## Action item
Reproduce only the lines that run from the line containing "IXEG IXEG Int" to the end of the entries below, exactly as they stand.

Start of Materials provided

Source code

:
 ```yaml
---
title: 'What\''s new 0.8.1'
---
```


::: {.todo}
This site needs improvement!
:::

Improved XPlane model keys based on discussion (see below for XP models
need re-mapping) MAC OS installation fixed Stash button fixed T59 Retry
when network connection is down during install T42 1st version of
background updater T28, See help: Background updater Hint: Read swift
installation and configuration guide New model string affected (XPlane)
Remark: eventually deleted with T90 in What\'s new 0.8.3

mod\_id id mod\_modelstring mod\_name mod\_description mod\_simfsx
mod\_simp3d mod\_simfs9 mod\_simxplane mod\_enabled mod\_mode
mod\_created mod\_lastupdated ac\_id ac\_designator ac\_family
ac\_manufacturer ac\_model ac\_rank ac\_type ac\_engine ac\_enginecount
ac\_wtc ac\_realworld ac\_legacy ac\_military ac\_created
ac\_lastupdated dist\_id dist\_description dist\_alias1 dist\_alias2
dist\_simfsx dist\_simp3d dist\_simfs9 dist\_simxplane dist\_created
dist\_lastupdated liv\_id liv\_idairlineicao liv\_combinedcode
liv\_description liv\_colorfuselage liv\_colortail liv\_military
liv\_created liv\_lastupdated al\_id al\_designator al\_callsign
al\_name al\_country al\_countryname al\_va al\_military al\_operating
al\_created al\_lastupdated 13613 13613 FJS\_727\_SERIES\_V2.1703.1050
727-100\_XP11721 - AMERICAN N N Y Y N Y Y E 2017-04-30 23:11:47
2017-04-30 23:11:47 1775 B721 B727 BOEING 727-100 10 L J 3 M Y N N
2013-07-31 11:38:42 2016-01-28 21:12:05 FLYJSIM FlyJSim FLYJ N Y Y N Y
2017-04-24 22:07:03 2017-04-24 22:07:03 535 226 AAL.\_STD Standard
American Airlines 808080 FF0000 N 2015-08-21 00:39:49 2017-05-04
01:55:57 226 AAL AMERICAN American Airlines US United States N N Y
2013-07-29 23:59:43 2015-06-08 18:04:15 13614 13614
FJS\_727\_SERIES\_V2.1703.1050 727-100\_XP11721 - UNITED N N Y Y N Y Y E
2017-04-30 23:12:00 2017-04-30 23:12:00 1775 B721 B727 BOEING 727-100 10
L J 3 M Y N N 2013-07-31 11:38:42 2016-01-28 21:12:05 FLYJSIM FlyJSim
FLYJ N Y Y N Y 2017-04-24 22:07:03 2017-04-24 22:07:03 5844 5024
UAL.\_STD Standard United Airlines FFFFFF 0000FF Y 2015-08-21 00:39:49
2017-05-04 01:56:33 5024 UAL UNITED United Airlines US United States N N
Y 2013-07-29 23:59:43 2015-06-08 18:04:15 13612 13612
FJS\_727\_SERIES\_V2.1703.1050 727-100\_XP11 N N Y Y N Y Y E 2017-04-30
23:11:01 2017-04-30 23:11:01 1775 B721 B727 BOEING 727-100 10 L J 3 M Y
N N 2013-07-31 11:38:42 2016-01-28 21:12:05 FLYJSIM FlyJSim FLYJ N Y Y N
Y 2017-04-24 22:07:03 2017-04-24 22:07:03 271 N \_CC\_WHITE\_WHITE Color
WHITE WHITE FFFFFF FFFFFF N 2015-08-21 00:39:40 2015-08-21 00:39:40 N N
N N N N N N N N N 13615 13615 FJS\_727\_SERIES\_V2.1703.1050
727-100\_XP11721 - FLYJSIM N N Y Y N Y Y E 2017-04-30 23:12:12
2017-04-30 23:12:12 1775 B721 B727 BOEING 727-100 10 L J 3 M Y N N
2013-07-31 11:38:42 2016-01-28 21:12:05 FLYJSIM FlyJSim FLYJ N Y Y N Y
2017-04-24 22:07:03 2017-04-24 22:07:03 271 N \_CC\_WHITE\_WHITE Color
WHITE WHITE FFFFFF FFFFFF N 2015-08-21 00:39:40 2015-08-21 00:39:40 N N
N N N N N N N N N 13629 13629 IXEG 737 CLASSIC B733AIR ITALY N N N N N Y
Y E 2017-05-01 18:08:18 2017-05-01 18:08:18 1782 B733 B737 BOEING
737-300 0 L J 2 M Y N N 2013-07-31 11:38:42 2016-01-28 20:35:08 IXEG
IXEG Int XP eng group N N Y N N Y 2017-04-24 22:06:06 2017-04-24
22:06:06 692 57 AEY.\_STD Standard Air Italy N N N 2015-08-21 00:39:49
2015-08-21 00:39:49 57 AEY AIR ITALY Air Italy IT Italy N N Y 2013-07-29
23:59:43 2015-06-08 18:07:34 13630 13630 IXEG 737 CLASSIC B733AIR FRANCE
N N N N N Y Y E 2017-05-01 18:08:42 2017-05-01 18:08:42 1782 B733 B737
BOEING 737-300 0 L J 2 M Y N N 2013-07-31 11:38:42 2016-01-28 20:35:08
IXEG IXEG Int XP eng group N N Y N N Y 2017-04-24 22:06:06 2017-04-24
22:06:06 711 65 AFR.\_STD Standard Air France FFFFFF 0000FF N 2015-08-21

End of Materials provided

## Exercise solution
IXEG IXEG Int XP eng group N N Y N N Y 2017-04-24 22:06:06 2017-04-24
22:06:06 711 65 AFR.\_STD Standard Air France FFFFFF 0000FF N 2015-08-21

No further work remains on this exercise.